The following question is from Blitztein-Hwang, Introduction to Probability:
Independent Bernoulli trials are performed, with probability 1/2 of success, until
there has been at least one success. Find the PMF of the number of trials performed.
Let $X$ be the number of trials performed.
When I first attempted the question, I concluded that $P(X=k) = 1-(\frac{1}{2})^k$ via the principle of inclusion-exclusion and the independence of events. My thought process here was the following: because the question says until there has been at least one success, then for $k$ trials, we need at least one success, i.e., we can get up to $k$ success.

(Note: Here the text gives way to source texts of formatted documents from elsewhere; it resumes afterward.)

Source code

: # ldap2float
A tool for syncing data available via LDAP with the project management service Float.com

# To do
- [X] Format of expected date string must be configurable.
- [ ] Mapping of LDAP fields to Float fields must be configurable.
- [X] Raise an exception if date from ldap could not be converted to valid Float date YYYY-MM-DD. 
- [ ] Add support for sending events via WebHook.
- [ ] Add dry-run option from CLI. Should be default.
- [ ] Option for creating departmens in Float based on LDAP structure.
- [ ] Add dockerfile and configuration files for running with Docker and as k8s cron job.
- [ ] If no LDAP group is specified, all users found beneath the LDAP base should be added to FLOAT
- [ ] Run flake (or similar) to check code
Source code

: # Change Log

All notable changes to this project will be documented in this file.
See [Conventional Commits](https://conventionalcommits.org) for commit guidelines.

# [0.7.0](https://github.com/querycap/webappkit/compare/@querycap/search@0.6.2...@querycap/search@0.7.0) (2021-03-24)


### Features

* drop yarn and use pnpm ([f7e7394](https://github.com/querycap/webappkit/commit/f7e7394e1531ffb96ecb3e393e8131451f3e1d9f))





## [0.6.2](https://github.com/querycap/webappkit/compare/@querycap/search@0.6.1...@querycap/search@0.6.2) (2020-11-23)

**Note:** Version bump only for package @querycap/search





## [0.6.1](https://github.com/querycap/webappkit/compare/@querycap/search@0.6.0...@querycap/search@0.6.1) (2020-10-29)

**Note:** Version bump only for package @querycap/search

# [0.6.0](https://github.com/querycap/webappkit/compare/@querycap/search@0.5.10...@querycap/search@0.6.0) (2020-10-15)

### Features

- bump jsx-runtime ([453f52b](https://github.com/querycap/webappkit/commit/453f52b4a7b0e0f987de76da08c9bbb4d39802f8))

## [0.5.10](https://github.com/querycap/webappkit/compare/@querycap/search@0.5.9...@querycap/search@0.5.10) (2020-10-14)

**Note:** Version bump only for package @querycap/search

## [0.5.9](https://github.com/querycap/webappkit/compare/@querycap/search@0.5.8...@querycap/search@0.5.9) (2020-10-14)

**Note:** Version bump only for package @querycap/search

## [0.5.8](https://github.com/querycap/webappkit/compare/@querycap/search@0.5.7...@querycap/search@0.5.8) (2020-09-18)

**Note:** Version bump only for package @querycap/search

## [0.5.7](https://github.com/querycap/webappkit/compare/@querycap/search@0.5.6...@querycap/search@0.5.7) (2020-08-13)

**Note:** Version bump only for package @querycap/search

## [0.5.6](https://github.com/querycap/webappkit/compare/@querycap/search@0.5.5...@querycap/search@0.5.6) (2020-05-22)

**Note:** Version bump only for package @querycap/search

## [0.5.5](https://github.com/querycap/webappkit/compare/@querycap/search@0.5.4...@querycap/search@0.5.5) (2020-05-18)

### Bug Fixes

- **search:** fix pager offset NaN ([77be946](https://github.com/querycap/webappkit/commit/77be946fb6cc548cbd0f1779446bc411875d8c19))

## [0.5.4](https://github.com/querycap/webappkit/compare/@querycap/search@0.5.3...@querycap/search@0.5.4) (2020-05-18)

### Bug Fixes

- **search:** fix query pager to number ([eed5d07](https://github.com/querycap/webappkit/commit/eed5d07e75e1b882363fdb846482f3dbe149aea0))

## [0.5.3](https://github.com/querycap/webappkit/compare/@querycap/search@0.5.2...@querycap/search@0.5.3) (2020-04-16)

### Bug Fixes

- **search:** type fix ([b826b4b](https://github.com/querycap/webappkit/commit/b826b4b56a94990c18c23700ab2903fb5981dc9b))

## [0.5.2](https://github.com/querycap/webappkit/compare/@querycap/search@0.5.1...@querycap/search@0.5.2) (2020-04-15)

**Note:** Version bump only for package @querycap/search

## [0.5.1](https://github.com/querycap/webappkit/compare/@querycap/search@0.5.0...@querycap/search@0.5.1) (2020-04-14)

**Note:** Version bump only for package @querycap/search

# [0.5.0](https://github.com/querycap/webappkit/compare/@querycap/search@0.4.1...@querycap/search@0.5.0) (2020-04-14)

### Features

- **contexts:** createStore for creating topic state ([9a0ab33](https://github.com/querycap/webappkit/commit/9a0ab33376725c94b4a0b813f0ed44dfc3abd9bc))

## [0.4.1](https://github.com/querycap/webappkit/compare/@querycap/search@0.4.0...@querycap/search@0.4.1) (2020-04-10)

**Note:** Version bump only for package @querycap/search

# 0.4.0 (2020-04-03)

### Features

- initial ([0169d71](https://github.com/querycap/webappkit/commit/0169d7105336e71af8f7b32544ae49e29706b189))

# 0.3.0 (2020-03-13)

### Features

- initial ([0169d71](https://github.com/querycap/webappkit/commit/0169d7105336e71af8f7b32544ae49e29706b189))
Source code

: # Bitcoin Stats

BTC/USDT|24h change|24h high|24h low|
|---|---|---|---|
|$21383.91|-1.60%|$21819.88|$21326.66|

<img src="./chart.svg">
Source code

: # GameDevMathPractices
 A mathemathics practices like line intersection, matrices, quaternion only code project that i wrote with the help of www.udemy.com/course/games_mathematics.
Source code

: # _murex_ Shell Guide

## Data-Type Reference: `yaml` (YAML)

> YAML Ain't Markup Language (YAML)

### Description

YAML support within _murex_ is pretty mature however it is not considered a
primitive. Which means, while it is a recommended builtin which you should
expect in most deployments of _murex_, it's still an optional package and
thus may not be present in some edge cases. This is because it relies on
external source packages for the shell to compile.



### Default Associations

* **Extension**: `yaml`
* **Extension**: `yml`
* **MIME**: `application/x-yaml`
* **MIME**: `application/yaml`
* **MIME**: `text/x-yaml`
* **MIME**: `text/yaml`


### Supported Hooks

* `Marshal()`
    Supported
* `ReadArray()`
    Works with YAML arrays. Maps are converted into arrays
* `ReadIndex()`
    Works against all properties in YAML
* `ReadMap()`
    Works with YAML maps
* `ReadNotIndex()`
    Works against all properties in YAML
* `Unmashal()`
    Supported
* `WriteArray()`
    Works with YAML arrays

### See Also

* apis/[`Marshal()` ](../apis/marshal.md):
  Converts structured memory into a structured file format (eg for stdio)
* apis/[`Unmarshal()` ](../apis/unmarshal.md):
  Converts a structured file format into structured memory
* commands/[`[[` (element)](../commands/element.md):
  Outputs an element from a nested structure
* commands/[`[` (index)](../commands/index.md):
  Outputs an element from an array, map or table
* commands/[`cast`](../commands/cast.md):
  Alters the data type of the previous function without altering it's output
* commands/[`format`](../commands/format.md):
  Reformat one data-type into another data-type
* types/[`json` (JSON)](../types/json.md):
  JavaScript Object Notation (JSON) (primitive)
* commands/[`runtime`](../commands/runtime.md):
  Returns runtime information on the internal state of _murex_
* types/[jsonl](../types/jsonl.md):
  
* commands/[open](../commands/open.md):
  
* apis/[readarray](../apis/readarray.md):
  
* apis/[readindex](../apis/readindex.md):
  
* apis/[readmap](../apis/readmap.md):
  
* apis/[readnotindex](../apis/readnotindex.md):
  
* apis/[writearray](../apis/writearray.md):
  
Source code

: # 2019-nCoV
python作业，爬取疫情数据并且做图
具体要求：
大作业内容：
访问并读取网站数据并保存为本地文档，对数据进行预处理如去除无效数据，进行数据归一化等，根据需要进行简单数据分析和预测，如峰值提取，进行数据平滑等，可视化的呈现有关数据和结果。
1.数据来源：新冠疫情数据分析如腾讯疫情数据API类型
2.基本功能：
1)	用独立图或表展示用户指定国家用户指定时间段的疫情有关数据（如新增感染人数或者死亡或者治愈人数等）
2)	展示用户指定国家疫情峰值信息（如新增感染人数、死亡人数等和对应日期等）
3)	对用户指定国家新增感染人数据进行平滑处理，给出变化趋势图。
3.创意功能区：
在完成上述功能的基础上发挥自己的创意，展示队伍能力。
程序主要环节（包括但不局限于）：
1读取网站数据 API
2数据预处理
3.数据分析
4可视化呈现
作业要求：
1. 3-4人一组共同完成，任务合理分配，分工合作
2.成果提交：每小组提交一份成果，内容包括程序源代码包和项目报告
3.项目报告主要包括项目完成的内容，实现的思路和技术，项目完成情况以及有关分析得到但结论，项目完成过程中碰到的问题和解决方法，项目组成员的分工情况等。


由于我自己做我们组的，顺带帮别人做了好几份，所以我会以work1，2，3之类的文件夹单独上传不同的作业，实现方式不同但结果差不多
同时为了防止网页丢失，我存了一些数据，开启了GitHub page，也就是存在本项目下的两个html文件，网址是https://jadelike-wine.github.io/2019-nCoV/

Then, after a quick search, I stumbled on this previous question: Bernoulli trials with at least 1 success and 1 failure. In the answer, it is stated that $X$ has a geometric distribution, i.e., $P(X=k) = (1-\frac{1}{2})^{k-1}\cdot \frac{1}{2} = (\frac{1}{2})^k$, but this assumes that after $k$ trials, we only have one success, so it seems more close to until there has been a success and not until there has been at least one success
Please, can someone help me understand which case better reflects the question and why?
Best Answer
Your error is in this line:
The key detail is that you're counting until the first success. This doesn't mean you can have up to $k$ successes; it means instead that your first $k-1$ trials could not have had a success, but that your $k^{\text{th}}$ one did, making it the first of them. That's the role of the word until in this context; it implies that we stop when we find a success. (Yes, the use of "at least one" becomes necessarily strange in this formulation.)